Sunset Song is a 2015 British drama film written and directed by Terence Davies and starring Agyness Deyn, Peter Mullan and Kevin Guthrie. It is an adaptation of Lewis Grassic Gibbon's 1932 novel of the same name. It was shown in the Special Presentations section of the 2015 Toronto International Film Festival and was released in the United Kingdom on 4 December 2015. The film follows Chris Guthrie, the daughter of a Scottish farmer in the early 1900s.

==Plot==
Chris Guthrie, the daughter of an Aberdeenshire farmer, is a sensitive writer and extremely good at school, particularly in languages. She lives with her domineering and abusive father, her warm and kind mother, her brother, and two younger siblings. After her father rapes her mother, resulting in the birth of twins, the family moves to a larger home in Kindraddie. While there Chris begins to study at college to become a teacher.

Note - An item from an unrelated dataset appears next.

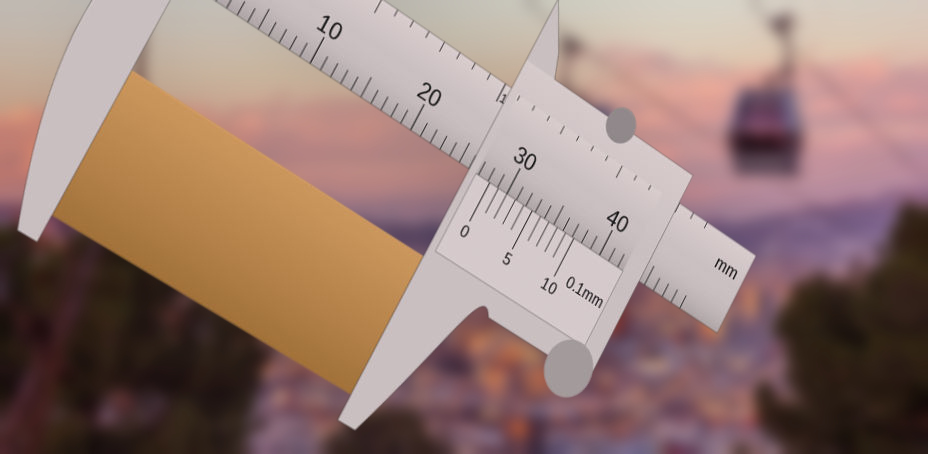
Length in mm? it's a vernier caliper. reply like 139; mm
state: 28.2; mm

One day Chris's mother warns her of the horror of being raped and shortly after commits suicide, poisoning both herself and her twin newborns. Chris quits her studies and she and her brother commit to helping their father on the farm, while their two younger siblings go to live with their childless aunt and uncle. Chris's brother Will warns her not to let her father run her down the way he did with their mother and tells her his hope of running off to Canada.

Will does eventually leave for Aberdeen instead, though not before briefly introducing her to his friend, fellow farmer Ewan Tavendale.

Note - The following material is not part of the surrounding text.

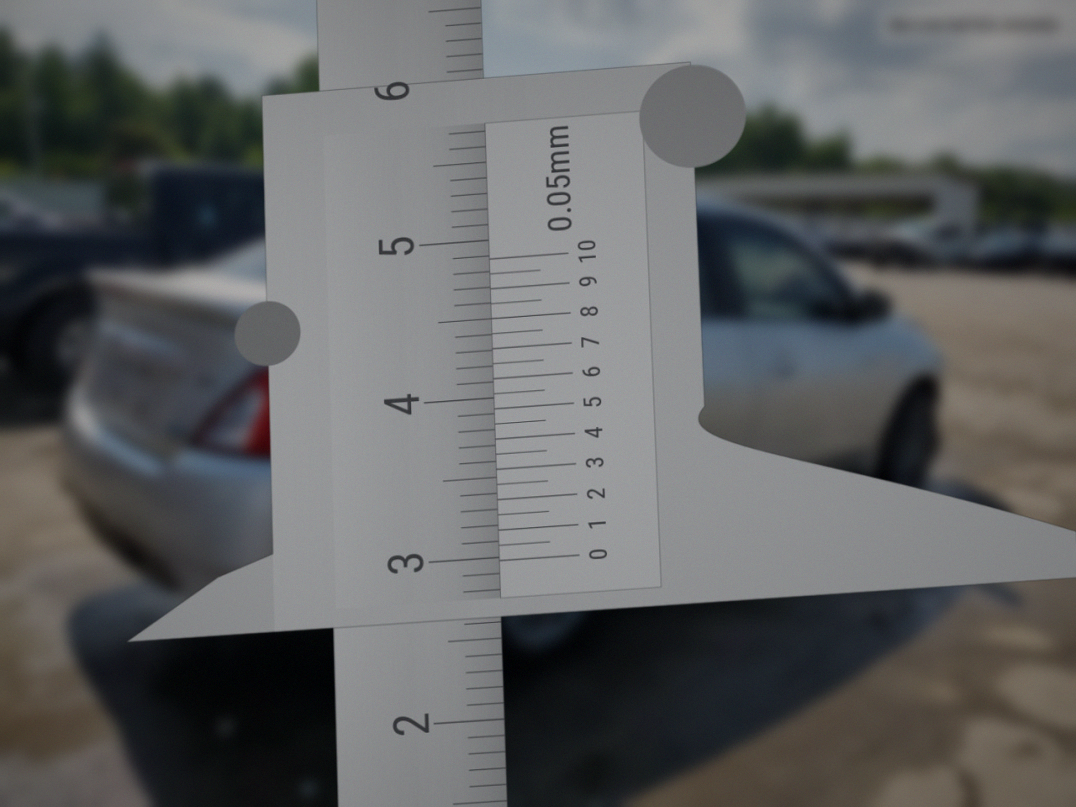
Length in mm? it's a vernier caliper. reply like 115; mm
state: 29.8; mm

Chris's father, John, eventually suffers a debilitating stroke putting the care of the farm entirely on Chris, especially after she learns that her brother has married and sailed for Argentina with his new bride. He also tries to rape Chris, though because of his physical condition he is unable to. He dies shortly afterwards leaving all his property and money to Chris. Rather than sell off his possessions she decides to stay on the farm. Very quickly afterwards she and Ewan fall in love and decide to get married and Chris is relieved that she will be able to stay in Kindraddie.

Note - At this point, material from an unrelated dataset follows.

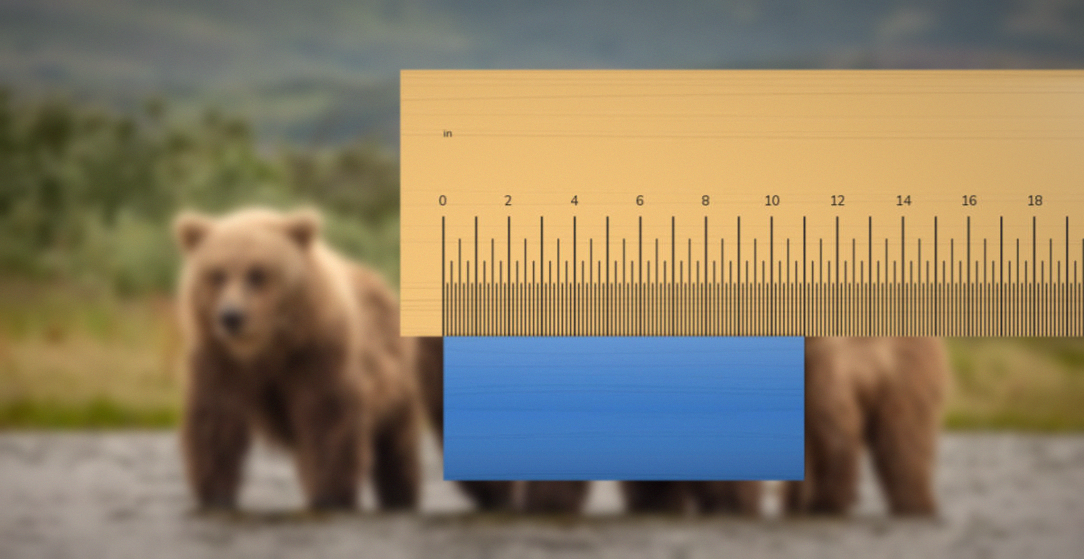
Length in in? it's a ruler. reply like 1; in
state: 11; in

Chris and Ewan have a loving marriage and she gives birth to a son, Ewan Jr, just as the start of World War I. Ewan at first refuses to enlist, but knowing that conscription will soon be passed he eventually decides to go to war. Ewan comes back on leave a changed man. Violent and abrasive he rapes Chris and the two part on bad terms. Chris eventually receives mail informing her that Ewan is dead. She learns from her friend Chae that Ewan was executed as a deserter because he tried to return home to see Chris, devastated that he never got to kiss her goodbye the last time he saw her.

==Production==
The film features Peter Mullan and Kevin Guthrie, and was shot in New Zealand, Luxembourg and Scotland. It was produced by Iris Productions, SellOut Pictures and Hurricane Films and backed by BFI, Creative Scotland, BBC Scotland and Luxembourg Film Fund.